Google Releases 'nogotofail' Network Traffic Security Testing Tool
Google introduced a new security tool to help developers detect bugs and security glitches in the network traffic security that may leave passwords and other sensitive information open to snooping.

The open source tool, dubbed as Nogotofail, has been launched by the technology giant in sake of a number of vulnerabilities discovered in the implementation of the transport layer security, from the most critical Heartbleed bug in OpenSSL to the Apple's gotofail bug to the recent POODLE bug in SSL version 3.

The company has made the Nogotofail tool available on GitHub, so that so anyone can test their applications, contribute new features to the project, provide support for more platforms, and help improve the security of the internet.

Android security engineer Chad Brubaker said that the Nogotofail main purpose is to confirm that internet-connected devices and applications aren't vulnerable to transport layer security (TLS) and Secure Sockets Layer (SSL) encryption issues.
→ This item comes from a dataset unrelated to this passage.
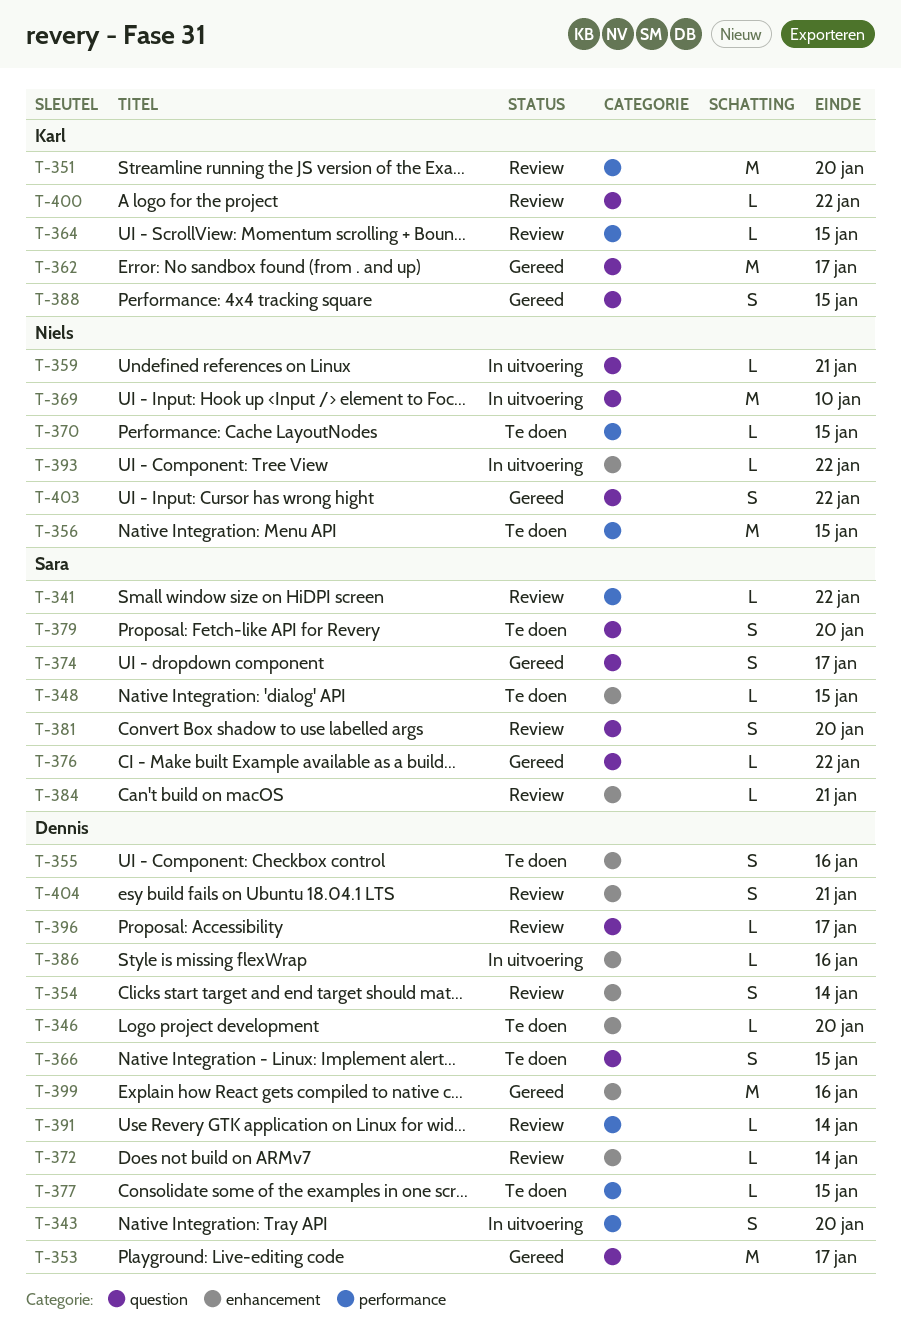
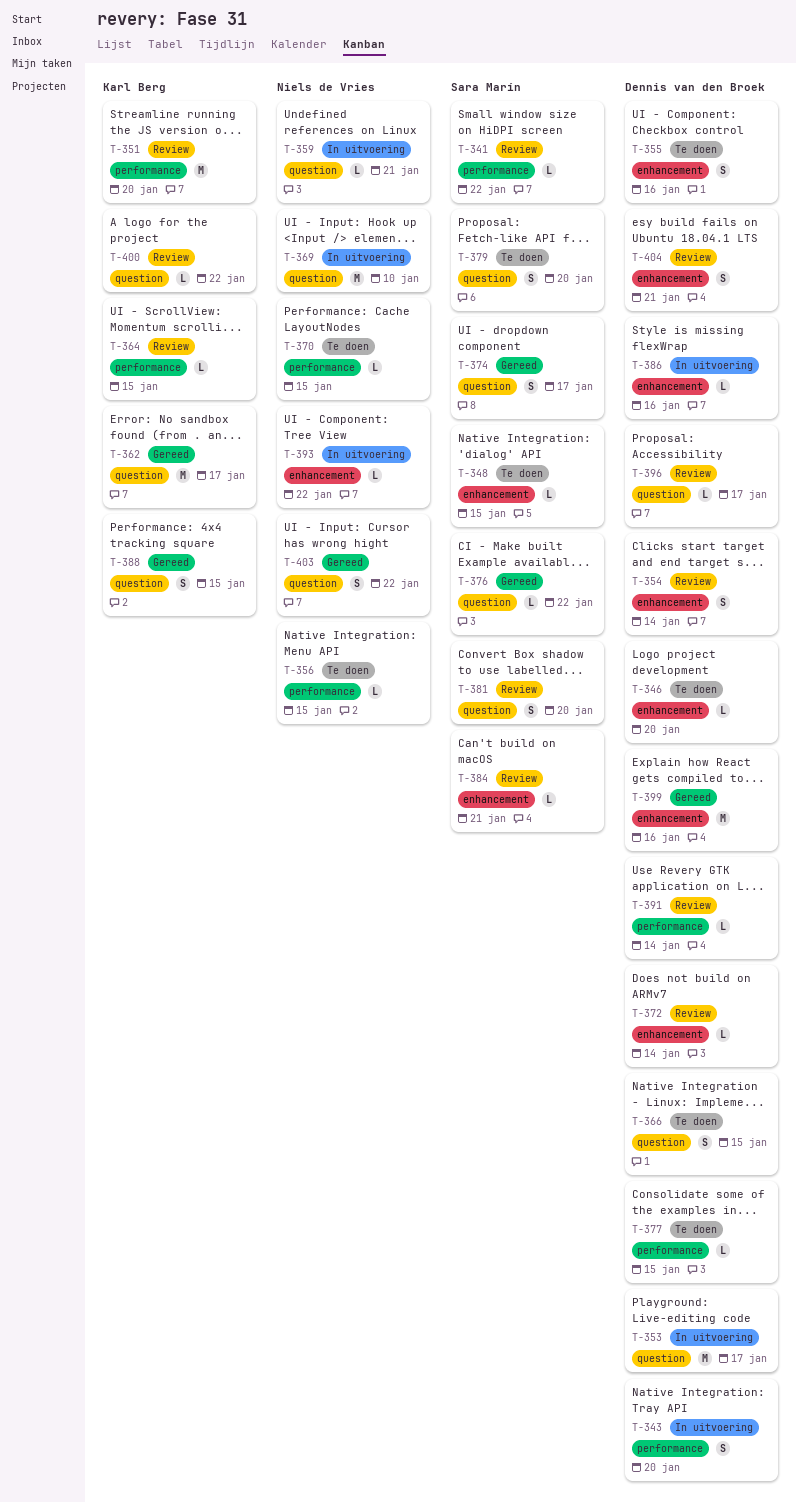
T-353, status: Gereed -> In uitvoering
T-356, estimate: M -> L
The network security testing tool includes testing for common SSL certificate verification issues, HTTPS and TLS/SSL library vulnerabilities and misconfigurations, SSL and STARTTLS stripping issues, and clear text traffic issues, and more.
"Google is committed to increasing the use of TLS/SSL in all applications and services. But 'HTTPS everywhere' is not enough; it also needs to be used correctly," Brubaker wrote in a blog post.
"Most platforms and devices have secure defaults, but some applications and libraries override the defaults for the worse, and in some instances we've seen platforms make mistakes as well. As applications get more complex, connect to more services, and use more third party libraries, it becomes easier to introduce these types of mistakes."
Nogotofail tool, written by Android engineers Chad Brubaker, Alex Klyubin and Geremy Condra, works on devices running Android, iOS, Linux, Windows, Chrome OS, OS X, and "in fact any device you use to connect to the Internet." The tool can be deployed on a router, a Linux machine, or a VPN server.

The company says it has been using the Nogotofail tool internally for "some time" and has worked with developers to improve the security of their apps before releasing it. "But we want the use of TLS/SSL to advance as quickly as possible," Brubaker said.

The Nogotofail tool requires Python 2.7 and pyOpenSSL>=0.13. It features an on-path network Man-in-the-Middle (MiTM), designed to work on Linux machines, as well and optional clients for the devices being tested.